- Nickname: + to the EV!
- Born: January 19, 1988 Gainesville, Georgia, U.S.
- Died: May 4, 2024 (aged 36)

World Series of Poker
- Money finishes: 4

= Carder England =

American poker player (1988-2024)

Carder Stephen England (January 19, 1988 − May 4, 2024) was an American professional poker player.

==Online poker==
Known for beginning at the lowest stakes and grinding his way up from the bottom, England's multi-table tournament online winnings exceeded $1,000,000. This included multiple wins in the Full Tilt Poker $100 Rebuy tournament and multiple Sunday Major final tables, including taking 4th place in the Full Tilt Poker Sunday Brawl and 4th in the Poker Stars Sunday $500.

=== Coaching ===
Carder England was a coach at online forum pocketfives.com. He released videos and coached over the internet.

==Live poker==

===World Series of Poker===
He made his WSOP debut for England at the 2009 World Series of Poker with two cashes totaling $9,432.

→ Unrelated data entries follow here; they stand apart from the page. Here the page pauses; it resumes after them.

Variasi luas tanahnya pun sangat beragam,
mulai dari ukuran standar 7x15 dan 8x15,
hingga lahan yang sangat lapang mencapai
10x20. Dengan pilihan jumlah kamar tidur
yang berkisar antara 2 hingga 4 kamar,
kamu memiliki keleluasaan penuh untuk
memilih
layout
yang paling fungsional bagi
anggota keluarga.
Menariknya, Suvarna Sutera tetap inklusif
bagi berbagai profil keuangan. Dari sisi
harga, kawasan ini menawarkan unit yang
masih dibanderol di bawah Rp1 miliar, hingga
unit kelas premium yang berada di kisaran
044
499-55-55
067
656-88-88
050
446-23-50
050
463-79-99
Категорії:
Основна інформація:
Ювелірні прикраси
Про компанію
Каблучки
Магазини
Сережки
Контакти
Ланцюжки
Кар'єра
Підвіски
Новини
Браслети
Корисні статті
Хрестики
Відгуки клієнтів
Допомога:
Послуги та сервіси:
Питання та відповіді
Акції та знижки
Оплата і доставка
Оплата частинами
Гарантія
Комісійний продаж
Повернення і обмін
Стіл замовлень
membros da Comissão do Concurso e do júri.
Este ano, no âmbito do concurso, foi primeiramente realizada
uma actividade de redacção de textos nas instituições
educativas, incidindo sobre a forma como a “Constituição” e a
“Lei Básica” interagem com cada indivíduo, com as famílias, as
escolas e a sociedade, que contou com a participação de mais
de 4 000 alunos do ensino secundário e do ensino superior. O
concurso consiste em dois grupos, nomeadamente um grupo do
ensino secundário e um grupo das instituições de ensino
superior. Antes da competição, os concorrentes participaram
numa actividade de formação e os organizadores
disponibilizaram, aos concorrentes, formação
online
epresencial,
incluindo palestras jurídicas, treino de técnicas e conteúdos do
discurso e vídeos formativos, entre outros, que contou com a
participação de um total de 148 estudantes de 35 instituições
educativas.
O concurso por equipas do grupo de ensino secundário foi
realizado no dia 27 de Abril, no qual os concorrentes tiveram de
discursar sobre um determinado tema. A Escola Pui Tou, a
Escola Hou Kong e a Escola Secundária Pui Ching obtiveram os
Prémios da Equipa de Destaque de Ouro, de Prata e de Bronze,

In 2010, he cashed again twice for a total of $17,612.

===Turning Stone Casino===
England made his first live appearance at Turning Stone Casino. Before the age of 21, he managed to cash his first event doubling his money at the Heartland Poker Tour. He followed that up with two cashes at the Turning Stone Casino March Madness event the following year with his best finish was a 4th-place finish in the main event for $15,883.